MALIK SITS OUT RANGERS’ VICTORY

Before and after No. 2 went to the rafters last night, Brian Leetch shook hand after hand extended to him by great old Rangers and awestruck new Rangers. All the while, Marek Malik sat for refusing to shake Tom Renney’s.

“Internal matter, and that’s all I’m going to say about that,” the coach said.

But The Post has learned the embittered veteran Ranger defenseman refused Renney’s handshake in the locker room after Tuesday night’s 4-0 victory over the Thrashers and was scratched from last night’s 2-1 shootout win over Atlanta for that reason.

Malik had stormed out of the arena in Edmonton on Jan. 5 after finding out he was a scratch, and has publicly indicated his bewilderment at intermittent lineup scratches. Scott Gomez laid into Malik for refusing Renney’s common congratulatory courtesy after a win in which Malik actually played one of his best games of the season. The defenseman met with the coach yesterday morning and was expected to again on Monday, when the Rangers reconvene after the All-Star break.

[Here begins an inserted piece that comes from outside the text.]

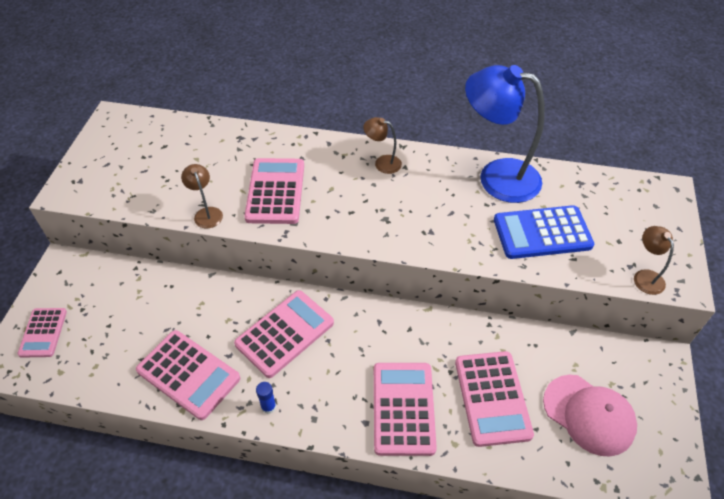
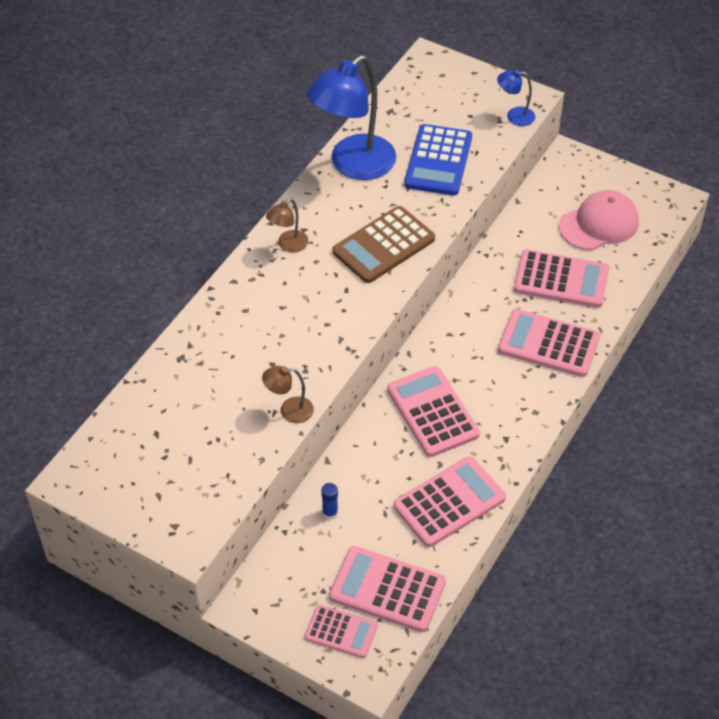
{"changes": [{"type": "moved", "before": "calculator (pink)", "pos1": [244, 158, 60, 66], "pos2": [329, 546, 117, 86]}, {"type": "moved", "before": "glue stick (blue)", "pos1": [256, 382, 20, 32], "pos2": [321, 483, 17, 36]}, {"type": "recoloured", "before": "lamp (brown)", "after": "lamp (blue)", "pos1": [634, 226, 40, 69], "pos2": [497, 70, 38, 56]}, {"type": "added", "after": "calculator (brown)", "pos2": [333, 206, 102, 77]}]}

Making $2.5 million on the final year of his contract, Malik is available to other teams, but as an essentially seventh defenseman. He is hardly bait for either a top-four defenseman or power-play point man that the Rangers, who struggled last night to win for the fourth time in 12 games, obviously could use.

The Rangers, who honored Leetch, one of the greatest players in franchise history, didn’t play with much inspiration for most of the game.

The Rangers had many opportunities but failed to cash in 6:09 of first-period power-play time and fell behind 1-0 when Marian Hossa whisked in a puck that had squeezed behind Henrik Lundqvist on Atlanta’s first man-advantage. The Rangers, on a 2-for-38 power play drought over their past eight games, then lapsed into second-period catatonia.

“Like the fans, we were thinking, this is supposed to be a big night and we got a little frustrated,” Brendan Shanahan said of the team’s struggles.

The Rangers finally got back on track when rookie Nigel Dawes made a cycle play down the boards to Brandon Dubinsky, who got it back to Dawes cutting off the sideboards. Dawes found Michal Rozsival coming down from the point, and the defenseman beat goalie Johan Hedberg before he could come across to tie the game at 1 at the 8:58 mark in the third period.

Before the goal, the Rangers gradually were improving their play. But Hedberg – who watched teammate Ken Klee take a several-stitch cut on a deflected shot by Sean Avery when the puck had hit him flush in the eye – stopped a Scott Gomez scoring opportunity in overtime to force a shootout.

In the shootout, Lundqvist made Shanahan’s opening goal stand up, stopping Mark Recchi, and Slava Kozlov before forcing Hossa to shoot wide and clinch a Rangers victory.

“[Hedberg] got a piece of if [a pad save],” Shanahan said. “[It was] not one of those clean goals, but that was the kind of night it was. Everybody wanted a high-flying game after the ceremony, after the other night when everything bounced right.

“But tonight we won a game that you have to win when things aren’t going well.”

It was a game they had to win to get back into an eight-place tie with the Islanders, who lost 4-1 to the Bruins. Which is why, despite a sluggish effort, there were handshakes all around, except for one.

*

The Thrashers were playing without Ilya Kovalchuk, suspended for hitting Rozsival from behind during Tuesday night’s game.